“To those who are trying to exploit seniors and others during this time of a public health emergency, there must be a special place in hell for people like that,” the premier said.
“Just stop it. It is completely un-Canadian, it is un-Albertan, it is unacceptable, it is illegal and if we catch anybody who is engaged in these kinds of frauds or scams, I guarantee the book will be thrown at them and they will face the full force of the law.”
Kenney made the comments while announcing new financial supports for Albertans amid the global health crisis.
The premier said the province has been made aware of several scams and fraudulent operations targeting the province’s most vulnerable.
He said one scam going around right now sees people receiving phone calls from someone who claims to be a representative from Alberta Health Services. The caller tells the person they’ve tested positive for COVID-19, then proceeds to ask for personal information like their personal health-care number, ID information and credit card information, Kenney explained.
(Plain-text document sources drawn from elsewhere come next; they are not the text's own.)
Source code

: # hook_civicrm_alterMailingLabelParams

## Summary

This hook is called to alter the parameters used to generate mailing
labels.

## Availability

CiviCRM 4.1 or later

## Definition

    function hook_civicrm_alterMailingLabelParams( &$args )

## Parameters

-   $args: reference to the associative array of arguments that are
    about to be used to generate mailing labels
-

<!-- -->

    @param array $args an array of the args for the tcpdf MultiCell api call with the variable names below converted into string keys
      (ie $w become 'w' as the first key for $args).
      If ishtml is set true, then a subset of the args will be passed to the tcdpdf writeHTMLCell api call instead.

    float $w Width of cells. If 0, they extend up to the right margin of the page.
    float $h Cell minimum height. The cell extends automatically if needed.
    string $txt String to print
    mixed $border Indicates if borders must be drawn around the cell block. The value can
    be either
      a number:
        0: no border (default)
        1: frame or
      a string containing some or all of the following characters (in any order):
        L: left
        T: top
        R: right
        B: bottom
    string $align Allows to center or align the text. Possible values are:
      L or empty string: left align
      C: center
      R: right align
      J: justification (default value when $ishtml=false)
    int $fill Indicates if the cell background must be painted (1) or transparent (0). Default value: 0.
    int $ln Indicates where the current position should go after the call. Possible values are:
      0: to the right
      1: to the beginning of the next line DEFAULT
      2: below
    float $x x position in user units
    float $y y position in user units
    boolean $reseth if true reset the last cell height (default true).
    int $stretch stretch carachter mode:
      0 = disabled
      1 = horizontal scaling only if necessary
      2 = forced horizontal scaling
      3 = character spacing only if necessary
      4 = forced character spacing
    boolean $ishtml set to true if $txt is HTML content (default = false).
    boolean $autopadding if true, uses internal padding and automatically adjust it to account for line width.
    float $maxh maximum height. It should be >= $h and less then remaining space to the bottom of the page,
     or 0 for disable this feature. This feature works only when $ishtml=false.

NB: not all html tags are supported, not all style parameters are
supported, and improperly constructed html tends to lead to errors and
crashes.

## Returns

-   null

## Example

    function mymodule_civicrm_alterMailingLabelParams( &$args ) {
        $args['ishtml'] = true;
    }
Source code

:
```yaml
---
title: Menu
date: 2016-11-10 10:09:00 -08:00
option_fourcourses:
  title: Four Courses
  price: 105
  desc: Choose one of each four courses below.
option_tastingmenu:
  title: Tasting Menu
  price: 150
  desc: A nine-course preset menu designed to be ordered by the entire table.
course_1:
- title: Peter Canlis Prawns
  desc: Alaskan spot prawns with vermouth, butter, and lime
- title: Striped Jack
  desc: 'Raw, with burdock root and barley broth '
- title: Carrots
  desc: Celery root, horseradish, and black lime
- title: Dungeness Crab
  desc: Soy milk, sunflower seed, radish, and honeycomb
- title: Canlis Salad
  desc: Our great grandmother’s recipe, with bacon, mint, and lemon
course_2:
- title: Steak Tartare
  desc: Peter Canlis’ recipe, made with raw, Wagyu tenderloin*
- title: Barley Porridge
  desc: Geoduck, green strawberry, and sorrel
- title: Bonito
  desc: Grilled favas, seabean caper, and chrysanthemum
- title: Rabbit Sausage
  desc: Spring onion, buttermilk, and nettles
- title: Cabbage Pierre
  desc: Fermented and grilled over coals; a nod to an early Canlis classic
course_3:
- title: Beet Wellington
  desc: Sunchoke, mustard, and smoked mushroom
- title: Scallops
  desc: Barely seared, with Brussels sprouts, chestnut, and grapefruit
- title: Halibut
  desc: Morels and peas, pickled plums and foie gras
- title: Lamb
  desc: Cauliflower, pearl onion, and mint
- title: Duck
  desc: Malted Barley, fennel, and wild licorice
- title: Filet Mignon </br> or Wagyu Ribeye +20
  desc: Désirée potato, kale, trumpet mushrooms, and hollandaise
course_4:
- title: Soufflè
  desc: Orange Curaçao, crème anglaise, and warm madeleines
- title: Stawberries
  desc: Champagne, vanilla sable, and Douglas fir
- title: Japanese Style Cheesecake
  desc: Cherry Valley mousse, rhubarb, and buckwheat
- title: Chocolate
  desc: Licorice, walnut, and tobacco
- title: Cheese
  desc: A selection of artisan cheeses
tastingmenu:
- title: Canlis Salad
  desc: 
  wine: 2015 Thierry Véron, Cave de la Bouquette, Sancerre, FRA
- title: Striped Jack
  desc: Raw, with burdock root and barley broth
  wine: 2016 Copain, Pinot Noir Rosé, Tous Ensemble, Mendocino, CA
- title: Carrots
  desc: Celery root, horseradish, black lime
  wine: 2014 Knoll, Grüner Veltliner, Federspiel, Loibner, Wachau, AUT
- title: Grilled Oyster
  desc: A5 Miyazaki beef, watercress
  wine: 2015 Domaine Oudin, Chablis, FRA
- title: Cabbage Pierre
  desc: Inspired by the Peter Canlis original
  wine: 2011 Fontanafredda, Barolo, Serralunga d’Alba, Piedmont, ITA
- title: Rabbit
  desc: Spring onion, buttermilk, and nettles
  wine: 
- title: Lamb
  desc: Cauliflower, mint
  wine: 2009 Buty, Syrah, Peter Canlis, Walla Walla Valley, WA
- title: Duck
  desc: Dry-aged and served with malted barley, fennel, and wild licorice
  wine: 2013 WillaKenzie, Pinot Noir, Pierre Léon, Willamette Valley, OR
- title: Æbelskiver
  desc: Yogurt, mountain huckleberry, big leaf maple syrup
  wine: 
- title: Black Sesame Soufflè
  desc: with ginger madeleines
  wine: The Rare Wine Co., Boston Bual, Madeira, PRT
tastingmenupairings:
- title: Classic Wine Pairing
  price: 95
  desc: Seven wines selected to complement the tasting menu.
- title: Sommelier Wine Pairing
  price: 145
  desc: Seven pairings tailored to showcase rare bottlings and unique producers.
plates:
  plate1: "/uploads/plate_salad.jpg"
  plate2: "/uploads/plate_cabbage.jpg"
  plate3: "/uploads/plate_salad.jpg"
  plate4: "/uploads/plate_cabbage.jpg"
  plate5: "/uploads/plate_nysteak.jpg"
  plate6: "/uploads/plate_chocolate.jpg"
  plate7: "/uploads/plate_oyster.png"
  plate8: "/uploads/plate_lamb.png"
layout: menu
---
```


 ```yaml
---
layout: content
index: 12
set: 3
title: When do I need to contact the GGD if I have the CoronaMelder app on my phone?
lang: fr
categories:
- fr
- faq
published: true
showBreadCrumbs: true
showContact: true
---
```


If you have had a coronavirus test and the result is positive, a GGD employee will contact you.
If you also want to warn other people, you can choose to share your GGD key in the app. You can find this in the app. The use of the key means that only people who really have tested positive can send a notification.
“In addition, cybersecurity incidents involving malware and fraudulent activities, including identity theft, are being reported across Alberta in the wake of COVID-19,” Kenney said.
“Cybercriminals are sending emails and setting up fake websites designed to trick people into clinking links that install malicious software on their computers or capture credentials and other personal information.”
Kenney urged Albertans to exercise caution, and not click on any links or provide personal information to anyone if it’s unsolicited.
The Better Business Bureau of Southern Alberta also spoke out Monday about how people are being targeted in a wide range of scams that have appeared during the pandemic.
“We are seeing miracle cures for COVID-19 and we ask that you look out for that,” BBB communications specialist Shawna-Kay Thomas said. “As well, we’re asking you to look out for websites saying that they have masks that they can get you in bulk.”
Thomas said scammers are luring people online, sending emails and text messages, and also making phone calls.
“Gift card scams are popping up now from companies said to be giving you a gift card because you’re working from home,” Thomas said. “Do not click on those link — it’s often just phishing emails, phishing for information that will be used in a malicious way — so you want to be careful about those.”
The Better Business Bureau says the scammers are hoping to take advantage of the most vulnerable during the coronavirus pandemic.
“Some people are scared, some people are panicking,” Thomas said. “They know that at this time you may not be thinking logically, because you want a quick fix or you’re thinking that businessesare being nice at this point.”
The BBB is advising people to get as much information on the scammers as possible and then to report scams to them.
“Beware, be on the lookout,” Thomas said, “because the scammers are out there.”
The premier also urged people to stop “unnecessarily hoarding” amid the pandemic.
He said he volunteered at the Hope Mission in Edmonton on Monday morning, where he learned the organization has seen a nearly 80-per-cent spike in the number of people coming in for free meals over the past two weeks. Kenney said the homeless shelter is struggling to get items it needs because its suppliers are “being stressed by the demand in the grocery stores and in the grocery system.”
“This is outrageous,” he said.
“The poorest amongst us are being hurt by people who are unnecessarily hoarding.
“There is no need for people to engage in hoarding.”
Reliable, pertinent information about the COVID-19 pandemic can be found on the Alberta government’s website. Scams should also be reported to the province, on the government’s website, Kenney said.